Overhead, the Big Dipper rides high. Good scouts know to take its leading pointers north to Polaris, the famed Pole Star. For us, it sits 30 degrees (our latitude) high in the north, while the rotating earth beneath makes all the other celestial bodies spin around it from east to west.

If you drop south from the bowl of the Big Dipper, Leo the Lion rides high. Saturn lies just west of the bright star Regulus, the heart of the King of Beasts. Note the Egyptian Sphinx is based on the shape of this Lion in the sky.

Taking the arc in the Dipper's handle, we "arc" SE to bright orange Arcturus, the brightest star of Spring. Cooler than our yellow Sun, and much poorer in heavy elements, some believe its strange motion reveals it to be an invading star from another smaller galaxy, now colliding with the Milky Way in Sagittarius in the summer sky. Moving almost perpendicular to the plane of our Milky Way, Arcturus was the first star in the sky where its proper motion across the historic sky was noted, by Edmund Halley.

Spike south to Spica, the hot blue star in Virgo, then curve to Corvus the Crow, a four sided grouping. It is above Corvus, in the arms of Virgo, where our large scopes will show members of the Virgo Supercluster, a swarm of over a thousand galaxies about 50 million light years away from us.

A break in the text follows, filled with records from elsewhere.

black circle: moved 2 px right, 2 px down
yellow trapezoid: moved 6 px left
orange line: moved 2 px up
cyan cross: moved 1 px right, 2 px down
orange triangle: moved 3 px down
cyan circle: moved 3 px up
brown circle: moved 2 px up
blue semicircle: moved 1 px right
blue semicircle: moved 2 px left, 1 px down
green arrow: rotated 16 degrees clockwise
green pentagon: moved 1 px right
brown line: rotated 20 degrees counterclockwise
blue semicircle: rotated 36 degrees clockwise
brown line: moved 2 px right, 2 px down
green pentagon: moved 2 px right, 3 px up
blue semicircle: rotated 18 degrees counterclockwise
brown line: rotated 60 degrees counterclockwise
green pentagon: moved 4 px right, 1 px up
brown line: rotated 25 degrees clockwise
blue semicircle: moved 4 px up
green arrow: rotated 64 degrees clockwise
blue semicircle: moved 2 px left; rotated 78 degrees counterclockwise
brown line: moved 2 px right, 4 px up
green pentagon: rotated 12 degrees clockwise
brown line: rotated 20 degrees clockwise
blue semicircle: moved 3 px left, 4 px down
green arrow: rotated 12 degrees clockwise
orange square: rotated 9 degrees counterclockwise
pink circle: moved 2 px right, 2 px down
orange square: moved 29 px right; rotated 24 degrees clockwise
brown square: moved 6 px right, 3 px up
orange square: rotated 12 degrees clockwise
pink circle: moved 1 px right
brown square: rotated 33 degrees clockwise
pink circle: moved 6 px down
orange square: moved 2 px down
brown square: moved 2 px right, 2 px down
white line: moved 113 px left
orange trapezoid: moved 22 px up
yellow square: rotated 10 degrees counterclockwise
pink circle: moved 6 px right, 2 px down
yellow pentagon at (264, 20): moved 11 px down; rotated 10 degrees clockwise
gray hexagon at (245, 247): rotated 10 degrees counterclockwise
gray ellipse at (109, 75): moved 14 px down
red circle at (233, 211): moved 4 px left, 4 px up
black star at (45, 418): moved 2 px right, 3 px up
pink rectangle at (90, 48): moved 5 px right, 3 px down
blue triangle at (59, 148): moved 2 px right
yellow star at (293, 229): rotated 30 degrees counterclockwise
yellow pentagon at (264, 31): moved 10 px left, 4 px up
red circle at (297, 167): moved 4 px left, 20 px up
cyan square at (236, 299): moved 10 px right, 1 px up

To the east, Hercules is rising, with the nice globular cluster M-13 marked on your sky map and visible in binocs. Several other good globular clusters are also shown and listed on the best binoc objects on the map back page.

The brightest star of the northern hemisphere, Vega (from Carl Sagan's novel and movie, "Contact"), rises in the NE as twilight deepens. Twice as hot as our Sun, it appears blue-white, like most bright stars. But to the south, Antares rises about the same time in Scorpius. It appears reddish (its Greek name means rival of Ares or Mars to the Latins) because it is half as hot as our yellow Sun; it is bright because it is a bloated red supergiant, big enough to swallow up our solar system all the way out to Saturn's orbit!